We zwegen en lieten hen in de waan van deze rotsvaste overtuiging.
*
Natuurlijk was mijn pleegmoeder in alle jaren de onbetwiste heerseres over Kongslund gebleven – zelfs nu ze allang met pensioen was, maar nog steeds maandelijks overleg hield met haar opvolgster, Susanne Ingemann, over het reilen en zeilen van het kindertehuis.
Zij stond ervoor garant dat het particuliere fonds van het tehuis ieder jaar een genereuze donatie ontving van het Bureau voor Speciale Zaken van het ministerie van Nationale Zaken (er bestond weinig twijfel over het feit dat het meest ‘speciale’ aan dit fonds de aanzienlijke som was die Kongslund ten deel viel).
De vergadering bij het Fonds voor deze dag had ze dezelfde ochtend geannuleerd. Ze had geen verklaring gegeven.

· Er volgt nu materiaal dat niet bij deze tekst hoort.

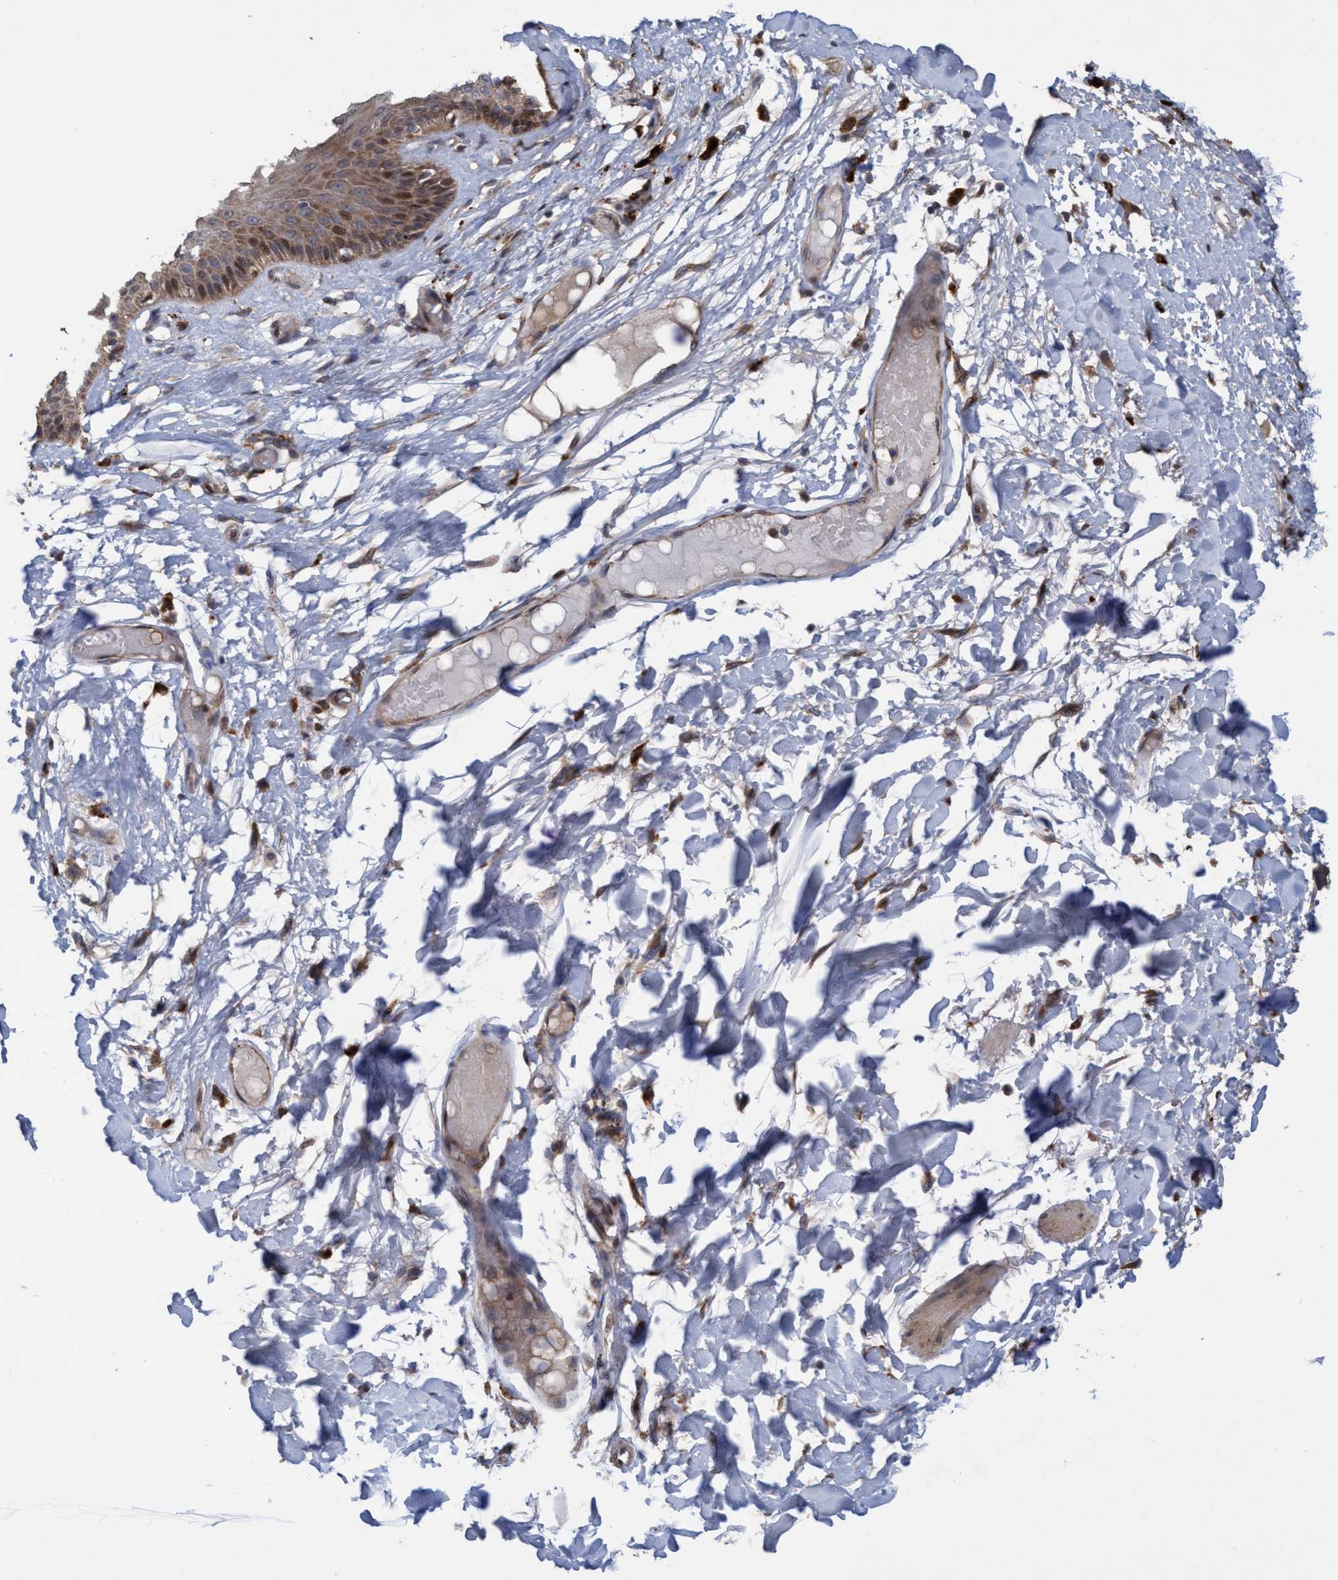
{"staining": {"intensity": "moderate", "quantity": ">75%", "location": "cytoplasmic/membranous,nuclear"}, "tissue": "skin", "cell_type": "Epidermal cells", "image_type": "normal", "snomed": [{"axis": "morphology", "description": "Normal tissue, NOS"}, {"axis": "topography", "description": "Vulva"}], "caption": "IHC staining of benign skin, which reveals medium levels of moderate cytoplasmic/membranous,nuclear positivity in approximately >75% of epidermal cells indicating moderate cytoplasmic/membranous,nuclear protein expression. The staining was performed using DAB (3,3'-diaminobenzidine) (brown) for protein detection and nuclei were counterstained in hematoxylin (blue).", "gene": "BBS9", "patient": {"sex": "female", "age": 73}}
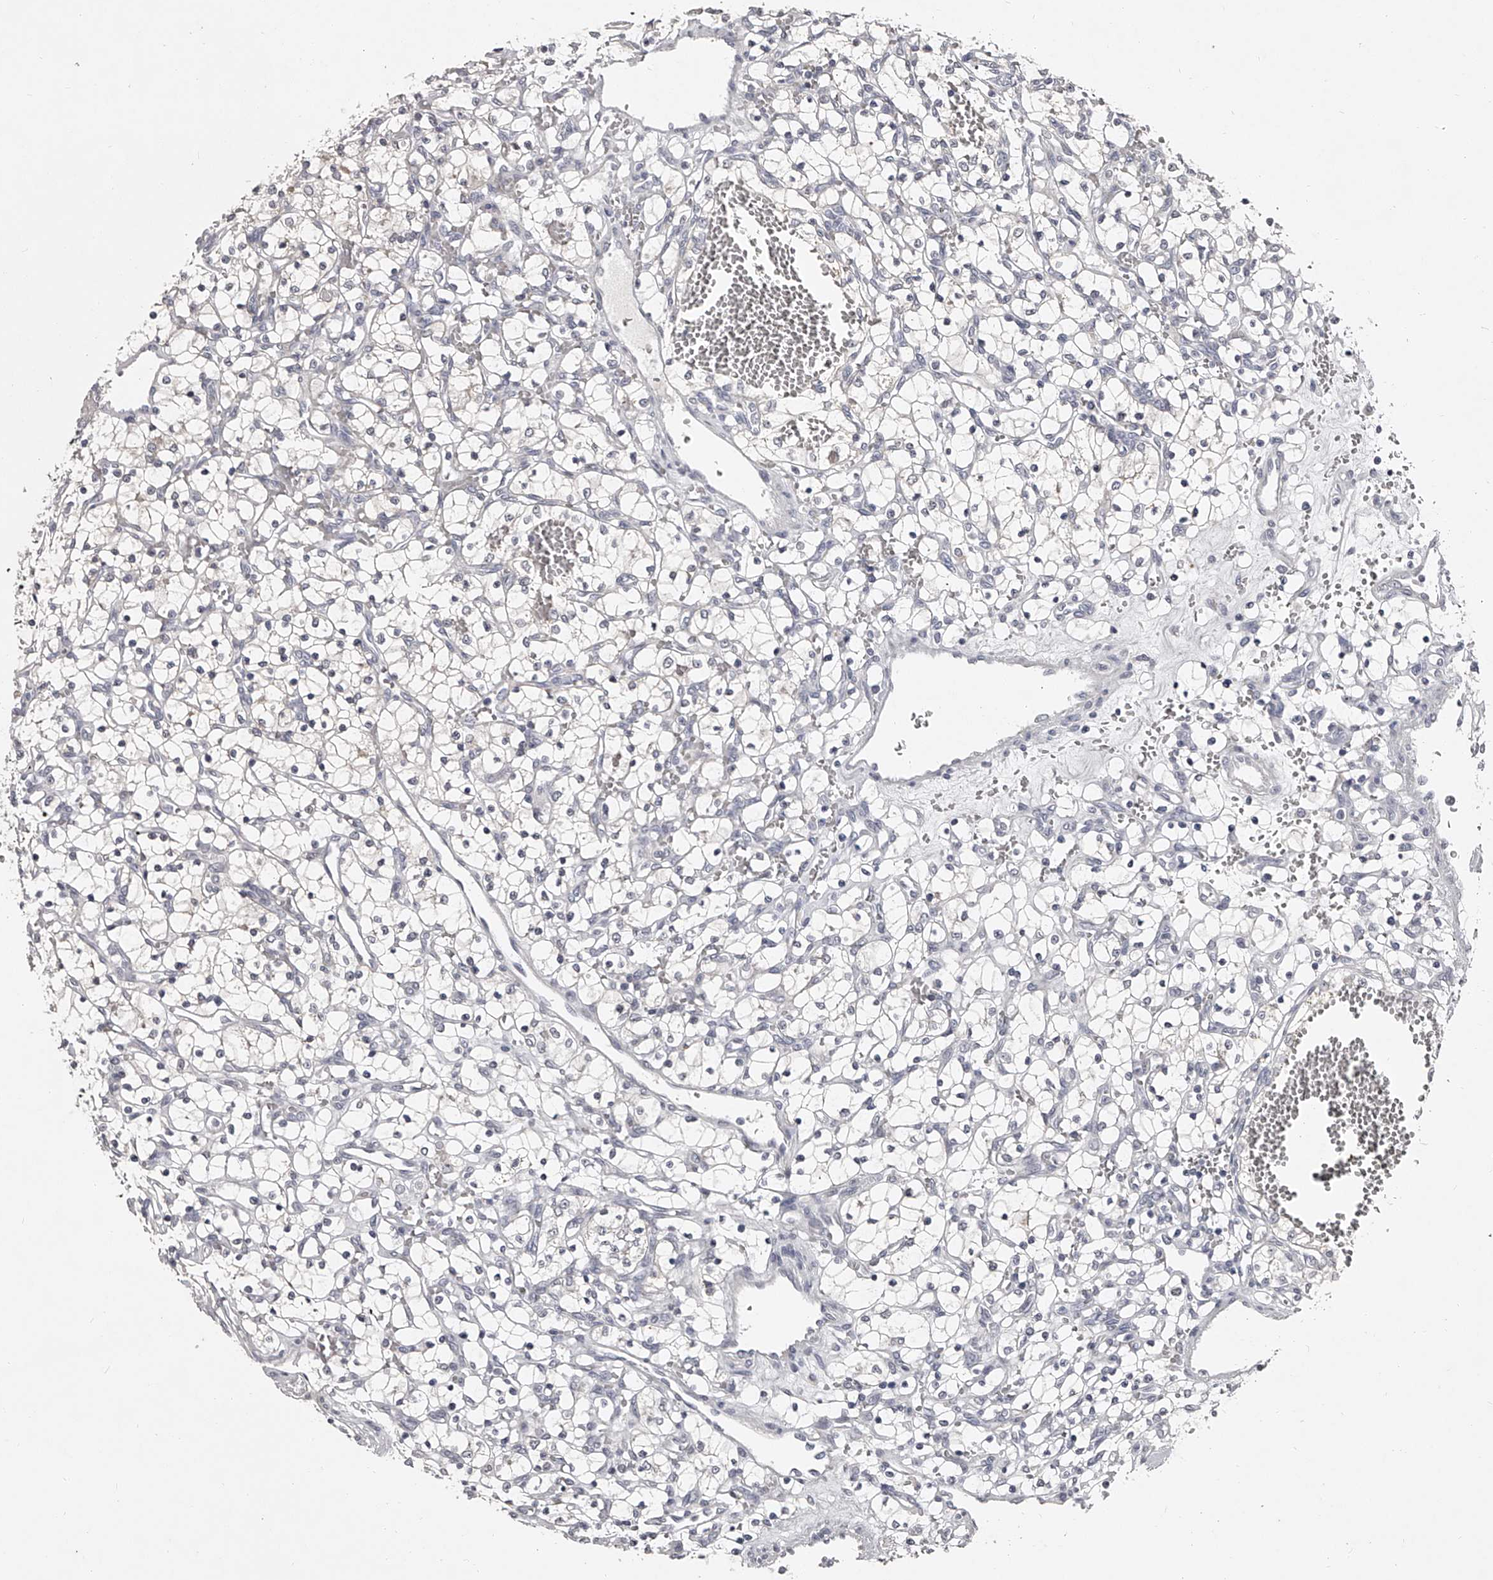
{"staining": {"intensity": "negative", "quantity": "none", "location": "none"}, "tissue": "renal cancer", "cell_type": "Tumor cells", "image_type": "cancer", "snomed": [{"axis": "morphology", "description": "Adenocarcinoma, NOS"}, {"axis": "topography", "description": "Kidney"}], "caption": "Immunohistochemistry (IHC) of human renal adenocarcinoma demonstrates no staining in tumor cells.", "gene": "NT5DC1", "patient": {"sex": "female", "age": 69}}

Daarna had ze een nieuw nummer ingetoetst en haar anders zo volledig rustige vingers een beetje voelen trillen. Ze had een aantal minuten gesproken. Toen ging ze zitten en wachtte af.
Er zaten nog steeds kaarsstompjes in de vijf zilveren kandelaars op de vensterbank – een voor elk van de Vijf Donkere Jaren uit de geschiedenis van Denemarken. Ze had de kaarsen op de avond van 4 mei aangestoken, precies op het moment dat de stem uit Londen drieënzestig jaar eerder het bericht van de Bevrijding had gegeven: ‘Op dit moment wordt medegedeeld...’
... dat Hitler, die rotzak, had verloren.
Ze had de nervositeit aan de andere kant van de lijn geregistreerd, de pauze, en de onuitgesproken vraag: Wat is er hier en gunter aan de hand?